In the case of regulations according to article 249, they are directly applicable in Member States without the need to implement them through national legislation unless such implementation is required by the regulation itself or if a Member State wishes to codify it.

Generally speaking however, directives must be implemented before they have a direct effect unless, of course, their limit for implementation has expired and the Member State has failed to implement them. This weakness has been dealt with by the ECJ by creating the concept of indirect effect.

As I mentioned above, a state can be found liable for not implementing a directive. In one case in Italy, the employees of an insolvent company claimed damages against the ltalian government for failing to set up a compensation scheme to protect employees of insolvent employers according to a directive. This is an example of an indirect effect of the provisions of a directive. The indirect approach was covered in various ECJ decisions. According to the ECJ, national courts have an obligation, pursuant to Art. 10 (formerly 5), to interpret national legislation in accordance with the aims and purposes of directives.

The state can also be liable if it implements a directive in an incorrect manner.
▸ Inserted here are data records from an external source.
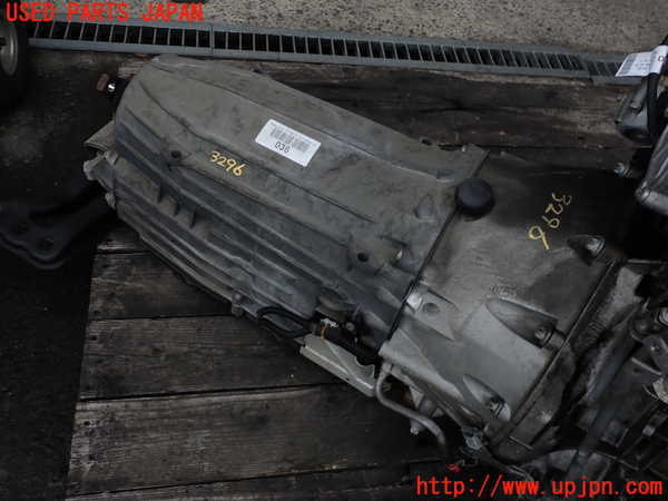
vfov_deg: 46.8
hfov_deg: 60.0
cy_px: 250
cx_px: 334
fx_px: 579
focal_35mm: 30
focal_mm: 5.4
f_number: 3.2
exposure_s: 1/100
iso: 100
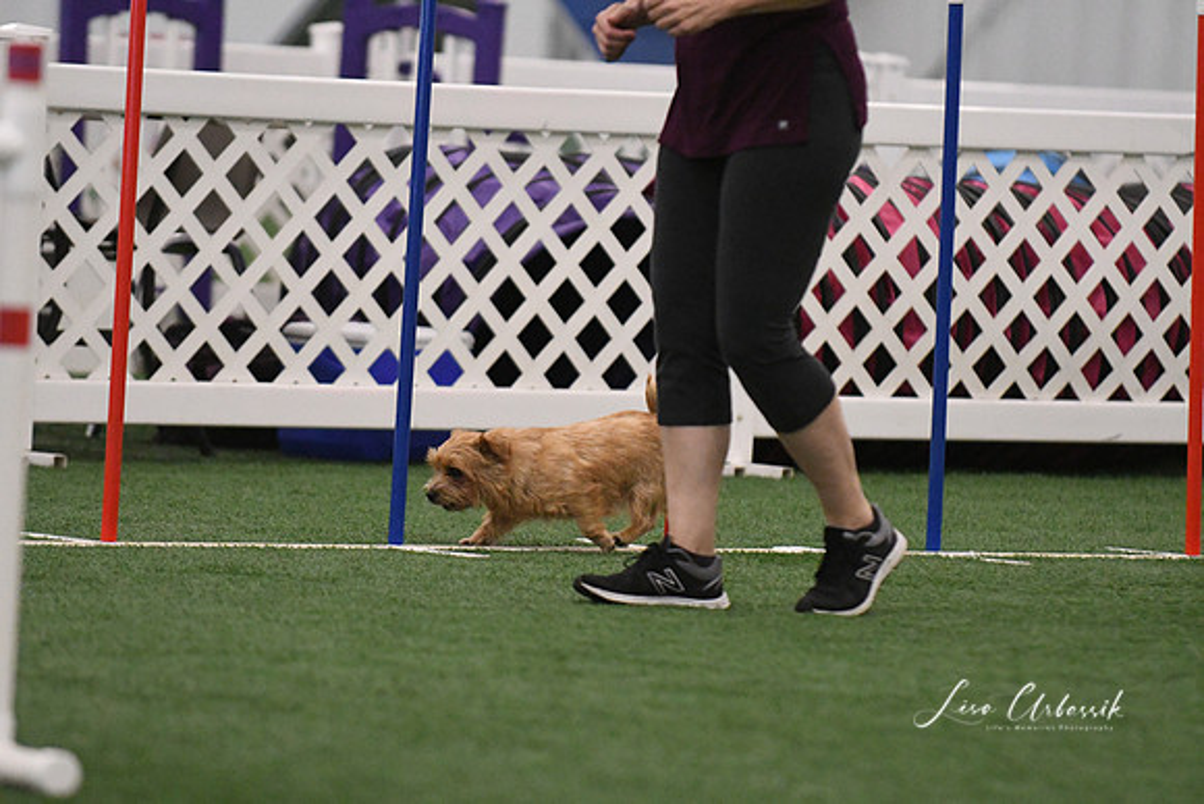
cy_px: 402
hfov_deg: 6.9
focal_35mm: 300
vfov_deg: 4.6
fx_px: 10035
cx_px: 602
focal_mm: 200
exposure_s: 1/640
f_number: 3.2
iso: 10000
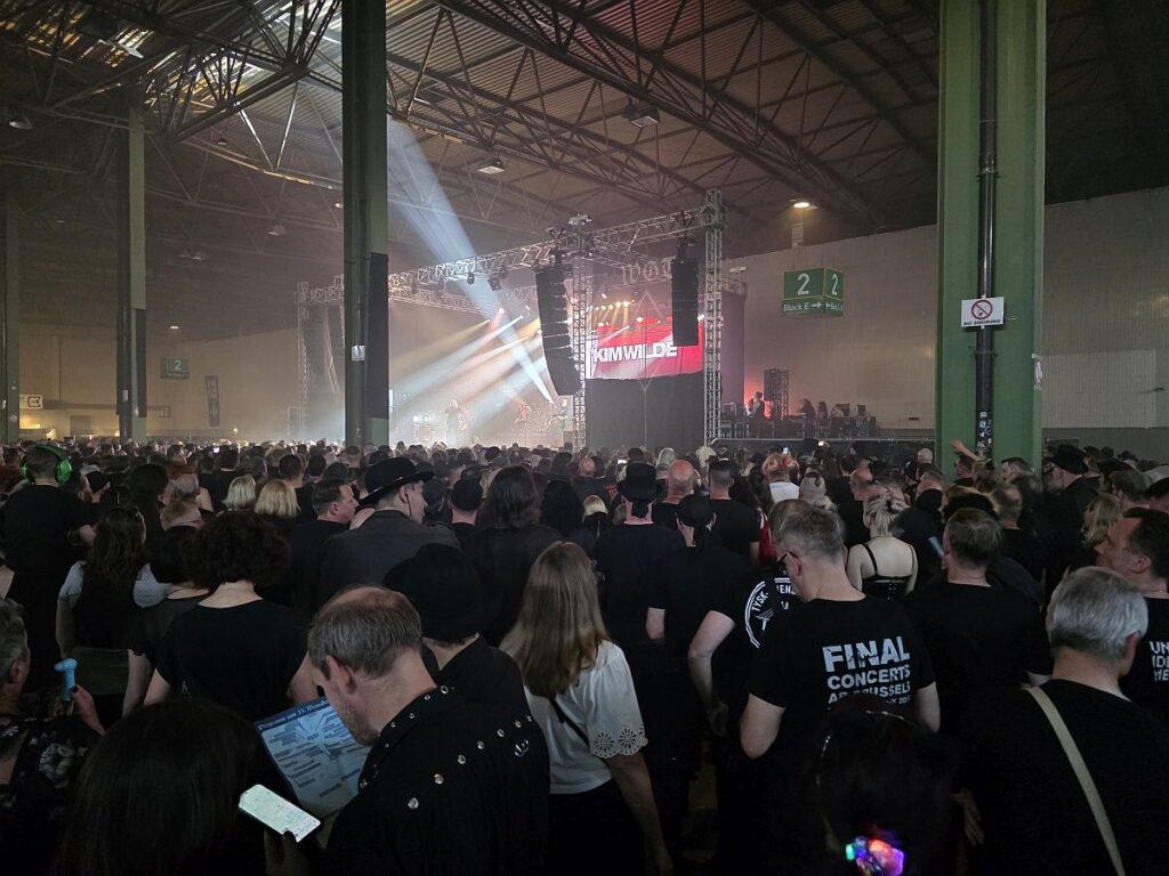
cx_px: 584
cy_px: 438
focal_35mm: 23
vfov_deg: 58.9
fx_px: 777
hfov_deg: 73.9
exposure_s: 1/100
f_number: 1.7
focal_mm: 6.3
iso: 1600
Apart from directives and regulations, decisions issued by the Council or Commission are also binding on all those to whom they are addressed as well as international agreements with non -Member States, even if they are not directly effective in the non-Member State

The ECJ recently decided that a state may also be liable towards an individual if its judiciary does not follow EC law. A university professor brought a legal action against the Republic of Austria claiming damages because of an erroneous decision by the Supreme Administrative Court Of Austria. The Austrian Government opposed the application on the grounds, inter alia, that a decision of a Supreme Court could not give rise to state liability. The matter was referred to the ECJ. With regard to the state’s liability for damages, the ECJ, by applying previous decided cases, ruled that it applied to any case where there is a breach of Community law, even when the breach derives from a decision by the Supreme Court. Kobler v Republik Osterreich (case C-224/01) 30 09/03.
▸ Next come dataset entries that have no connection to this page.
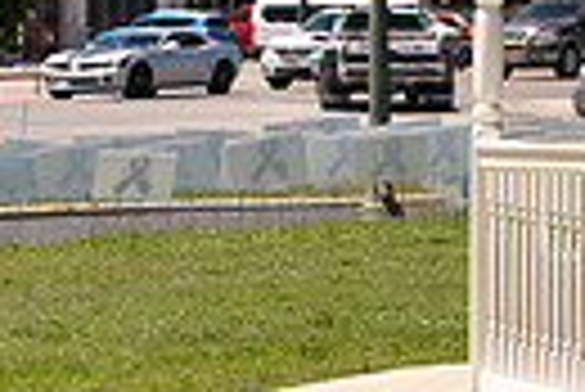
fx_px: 4994
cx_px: 1120
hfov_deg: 6.5
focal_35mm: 307
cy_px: -282
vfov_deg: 4.4
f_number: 8
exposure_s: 1/250
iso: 200
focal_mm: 46
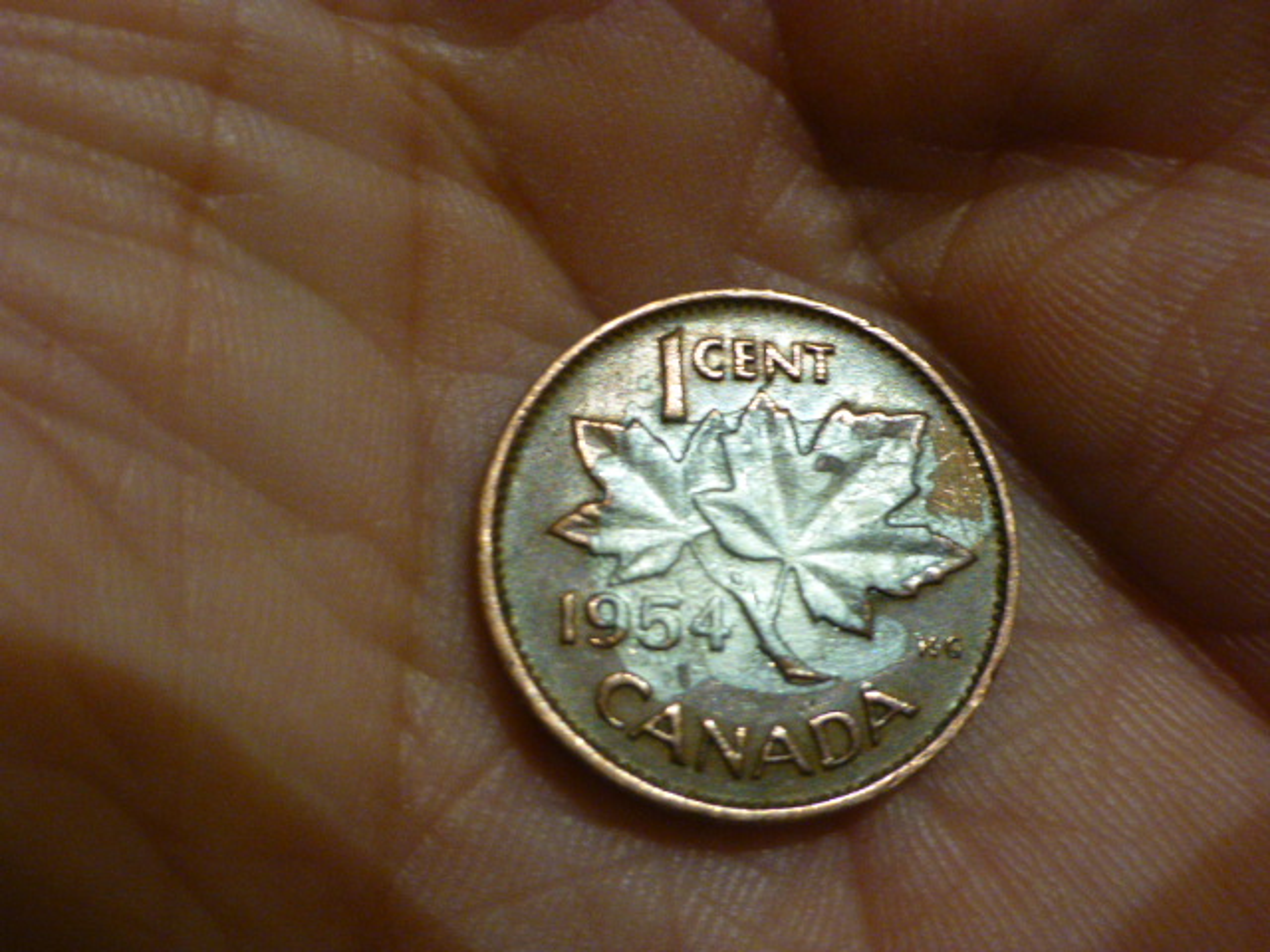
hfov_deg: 38.9
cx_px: 635
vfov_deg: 29.7
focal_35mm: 49
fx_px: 1798
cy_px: 476
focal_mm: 8.5
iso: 800
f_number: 4.2
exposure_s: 1/30
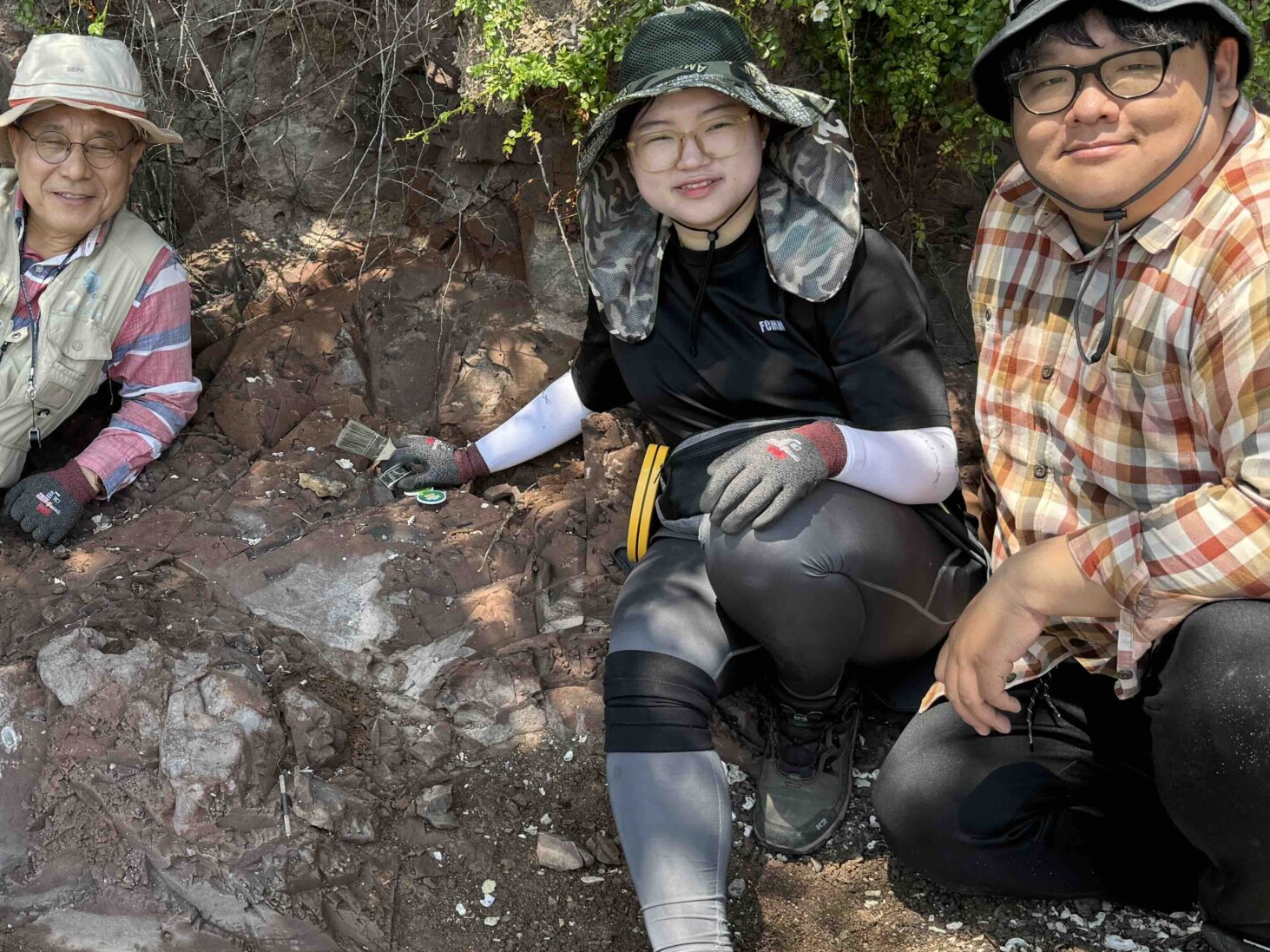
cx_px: 294
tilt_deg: -20.9
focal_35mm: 42
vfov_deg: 34.3
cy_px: 450
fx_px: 1541
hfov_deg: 43.2
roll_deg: +0.1
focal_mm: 6.76
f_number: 1.78
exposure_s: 1/995
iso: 80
An important way to achieve the uniformity of EC law and an effective weapon at the hands of the citizens for protecting their rights is the referral of questions of interpretation of treaties and the validity of secondary legislation to the European Court of Justice for preliminary rulings during litigation in national courts The national court is bound to follow the ruling. Article 234, para. 2 provides that ‘any court or tribunal’ has the discretion to request a preliminary reference. However, a court against whose decision there is no judicial remedy is obliged to make a preliminary reference under Article 234(3). In the case of Cyprus, such a court is the Supreme Court. The only drawback for the referral of issues to the ECJ for rulings is the delay that it takes place until the ruling is issued due to the ECJ’s heavy workload.

The purpose of this article was not to give an in-depth analysis of the principles pertaining to direct effect and the supremacy of EC law but merely to give some food for thought and to emphasise that it is of great importance and great urgency for legal practitioners in Cyprus as well as judges to familiarise themselves with the new rule of law and to use the provisions of EC law so that the rights of individuals are protected in the most effective and consistent way. What is absolutely certain is that as of 1 May 2004, no authority in Cyprus will be above EC law, including the judiciary. Everybody should adjust to the idea that EC law also prevails over our Constitution. People will have available remedies they did not have in the past. Individuals though must be made aware of their directly effective rights in order to pursue them.